After fighting inflation for more than two years, Reserve Bank of India (RBI) Governor Duvvuri Subbarao finally managed to bring it below the five per cent level — the tolerance level of the central bank — in FY14. And, if market participants are to be believed, Subbarao will not take his eye off from it till the end of his tenure in September this year.
In September, Subbarao will complete a five-year term as the governor. Although a governor can be re-appointed, Subbarao, in media interactions, had indicated he is not keen to continue beyond September.
Market watchers’ views are based on the statement by RBI yesterday in the mid-quarter review that “only a durable receding on inflation that will open up the space for monetary policy to continue to address risks to growth”.
“We are not changing our overall call of another 50 basis points rate cut in second half of 2013; but with a slower-than-expected fall in consumer price index (CPI) inflation in May, rising risks on financing the current account deficit and RBI keen to see a “durable” fall in inflation, rate cuts are more likely to be back-ended. This is because it appears difficult for RBI to find space opening up in the next few months,” said Sonal Varma and Aman Mohunta of Nomura in a note to clients.
Headline inflation, as measured by the wholesale price index (WPI), moderated to an average of 7.3 per cent in 2012-13 from 8.9 per cent in the previous year. Both in April and May this year, WPI inflation fell below five per cent (4.7 per cent in May and 4.89 per cent in April).

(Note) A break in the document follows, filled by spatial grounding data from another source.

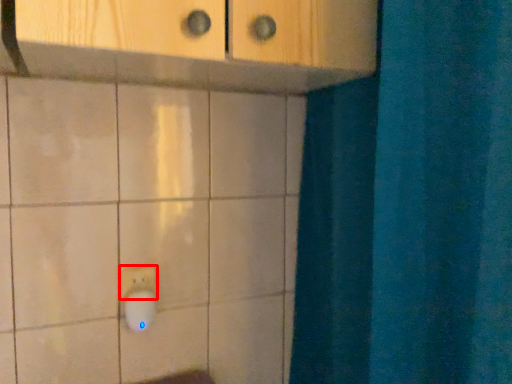
Question: Observing the image, what is the correct spatial positioning of light switch (annotated by the red box) in reference to knob?

Choices:
 (A) left
 (B) right

Answer: (A)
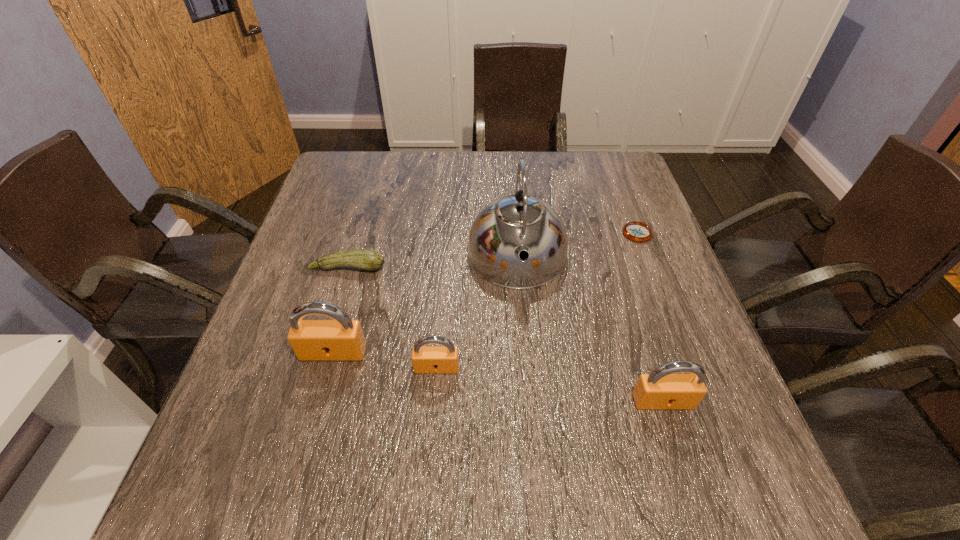
Find the location of a particular element. vacant region at the far edge of the desktop is located at coordinates (535, 159).

The image size is (960, 540). Find the location of `vacant space at the near edge of the desktop`. vacant space at the near edge of the desktop is located at coordinates (319, 437).

In the image, there is a desktop. In order to click on vacant space at the left edge in this screenshot , I will do `click(301, 239)`.

You are a GUI agent. You are given a task and a screenshot of the screen. Output one action in this format:
    pyautogui.click(x=<x>, y=<y>)
    Task: Click on the free spot at the right edge of the desktop
    This screenshot has width=960, height=540.
    Given the screenshot: What is the action you would take?
    pyautogui.click(x=681, y=373)

Locate an element on the screen. This screenshot has height=540, width=960. vacant space at the far left corner is located at coordinates (361, 152).

This screenshot has height=540, width=960. In the image, there is a desktop. Find the location of `vacant space at the near left corner`. vacant space at the near left corner is located at coordinates (245, 409).

Locate an element on the screen. free location at the far right corner of the desktop is located at coordinates (593, 193).

I want to click on blank region between the rightmost padlock and the third shortest object, so click(x=550, y=384).

Where is `free area in between the shortest padlock and the fifth tallest object`? free area in between the shortest padlock and the fifth tallest object is located at coordinates (393, 318).

I want to click on blank region between the tallest padlock and the third shortest object, so click(x=385, y=360).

RBI, which had reduced the repo rate or the key policy rate in three consecutive policies in 2013, but decide to maintain status-quo in its mid-quarter review. The decision was based on the sharp depreciation of the rupee against the dollar, which will put pressure on prices. In addition, high retail inflation and widening current account gap was also cited as the reason for the not reducing the rate.

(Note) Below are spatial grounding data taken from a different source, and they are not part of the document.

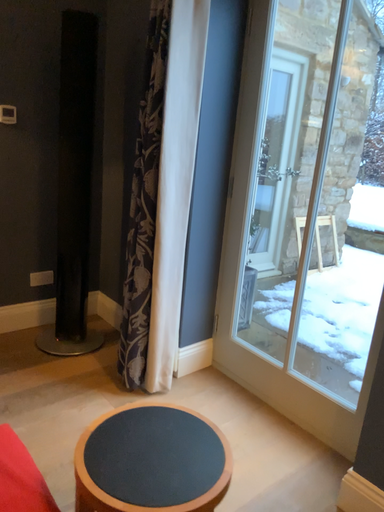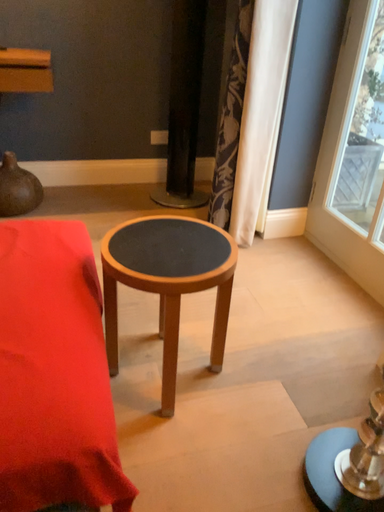
Question: How did the camera likely rotate when shooting the video?

Choices:
 (A) rotated downward
 (B) rotated upward

Answer: (A)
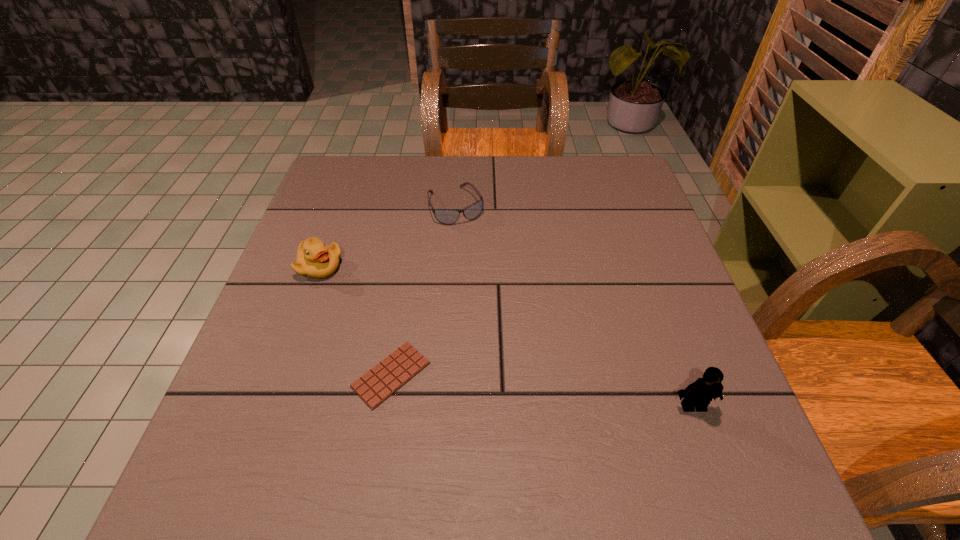
You are a GUI agent. You are given a task and a screenshot of the screen. Output one action in this format:
    pyautogui.click(x=<x>, y=<y>)
    Task: Click on the shortest object
    The image size is (960, 540).
    Given the screenshot: What is the action you would take?
    pyautogui.click(x=384, y=379)

You are a GUI agent. You are given a task and a screenshot of the screen. Output one action in this format:
    pyautogui.click(x=<x>, y=<y>)
    Task: Click on the tallest object
    
    Given the screenshot: What is the action you would take?
    point(698,394)

This screenshot has width=960, height=540. I want to click on Lego, so click(x=698, y=394).

Identify the location of duckling. (315, 259).

The height and width of the screenshot is (540, 960). Find the location of `the third nearest object`. the third nearest object is located at coordinates (315, 259).

The height and width of the screenshot is (540, 960). Find the location of `the farthest object`. the farthest object is located at coordinates (445, 216).

Image resolution: width=960 pixels, height=540 pixels. Identify the location of the second shortest object. (445, 216).

In order to click on free location located 0.300m on the right of the shortest object in this screenshot , I will do `click(590, 375)`.

What are the coordinates of `free space located 0.100m on the front-facing side of the leftmost object` in the screenshot? It's located at (366, 295).

Identify the location of free space located 0.160m on the front-facing side of the leftmost object. (385, 308).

Subbarao will review the policy twice — first-quarter review in end-July and mid-quarter review in mid-September — before he hangs up boots.
“In our view, a July rate cut is now less likely because June WPI and CPI inflation data (to be released mid-July) could inch up marginally. Higher fuel product prices (petrol and coal prices have been raised), a spike in vegetable prices and a weaker rupee should drive the June’s headline inflation. It will be difficult for RBI to justify a rate cut when the inflation trajectory has reversed, even if it is temporary. Also, the balance of payments concerns flagged at Monday’s policy meeting are unlikely to fade soon, regardless of an expected improvement in the June trade deficit,” Standard Chartered Bank said in a client note.

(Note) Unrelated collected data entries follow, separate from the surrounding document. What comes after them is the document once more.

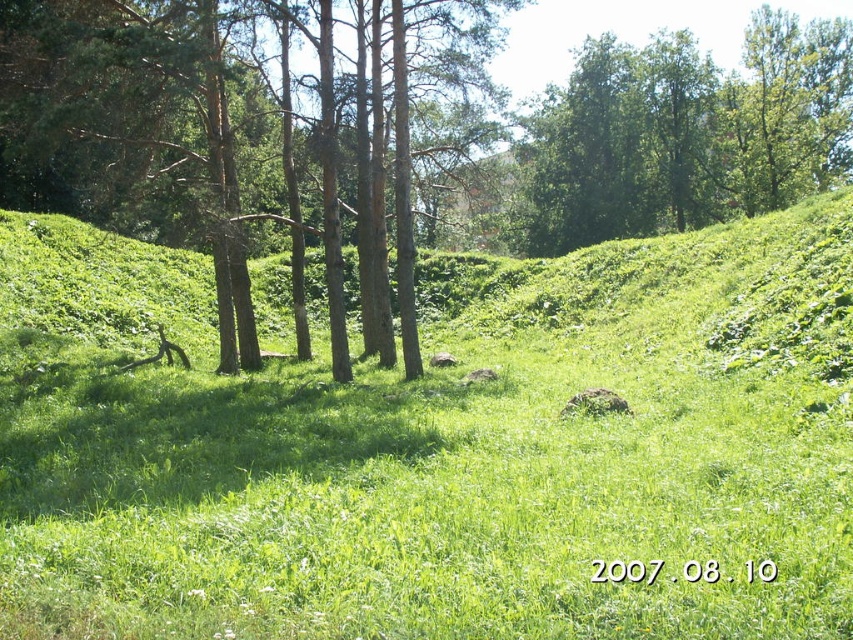
Question: Is green grassy at center closer to camera compared to green leafy tree at upper center?

Choices:
 (A) yes
 (B) no

Answer: (A)

Question: Which point is farther to the camera?

Choices:
 (A) green leafy tree at upper center
 (B) green bark tree at center

Answer: (A)

Question: Which object appears closest to the camera in this image?

Choices:
 (A) green grassy at center
 (B) green leafy tree at upper center
 (C) green bark tree at center

Answer: (A)

Question: Considering the relative positions of green grassy at center and green leafy tree at upper center in the image provided, where is green grassy at center located with respect to green leafy tree at upper center?

Choices:
 (A) above
 (B) below

Answer: (B)

Question: Which object is farther from the camera taking this photo?

Choices:
 (A) green bark tree at center
 (B) green grassy at center
 (C) green leafy tree at upper center

Answer: (C)

Question: Does green grassy at center have a greater width compared to green bark tree at center?

Choices:
 (A) no
 (B) yes

Answer: (B)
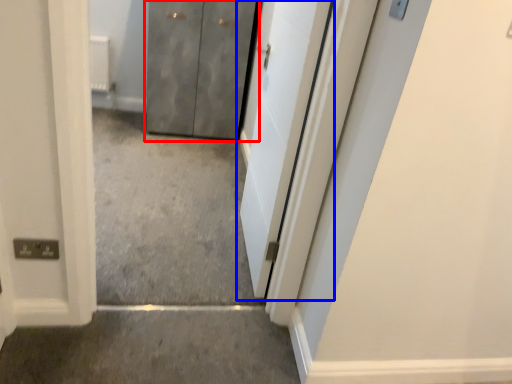
Question: Which object is further to the camera taking this photo, door (highlighted by a red box) or door (highlighted by a blue box)?

Choices:
 (A) door
 (B) door

Answer: (A)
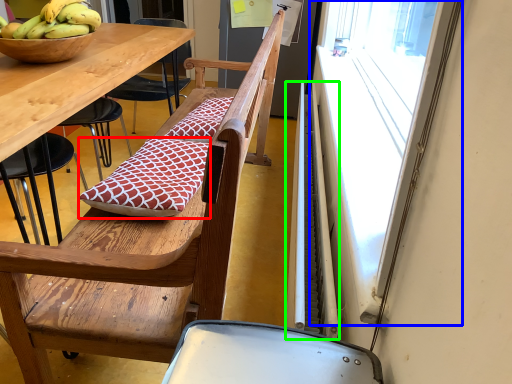
Question: Estimate the real-world distances between objects in this image. Which object is closer to pillow (highlighted by a red box), window screen (highlighted by a blue box) or radiator (highlighted by a green box)?

Choices:
 (A) window screen
 (B) radiator

Answer: (B)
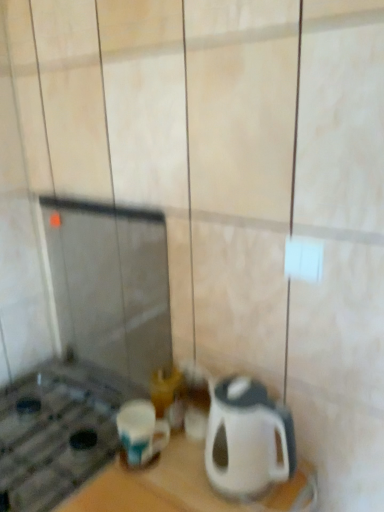
Measure the distance between point (230, 394) and camera.

The depth of point (230, 394) is 36.65 inches.

What do you see at coordinates (247, 438) in the screenshot?
I see `white glossy kettle at lower right` at bounding box center [247, 438].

According to some economists, the chances of an extended pause has increased. “Our current understanding does not point to any abatement of risk from the global markets, implying that the risks to the currency remaining on deprecation bias stays. Further, after factoring in the risks to inflation and also the global financial markets, we see a bigger probability for RBI to stay on a pause in the July policy meeting. We also believe that the chances of an extended pause have increased,” said Indranil Pan, chief economist at Kotak Mahindra Bank.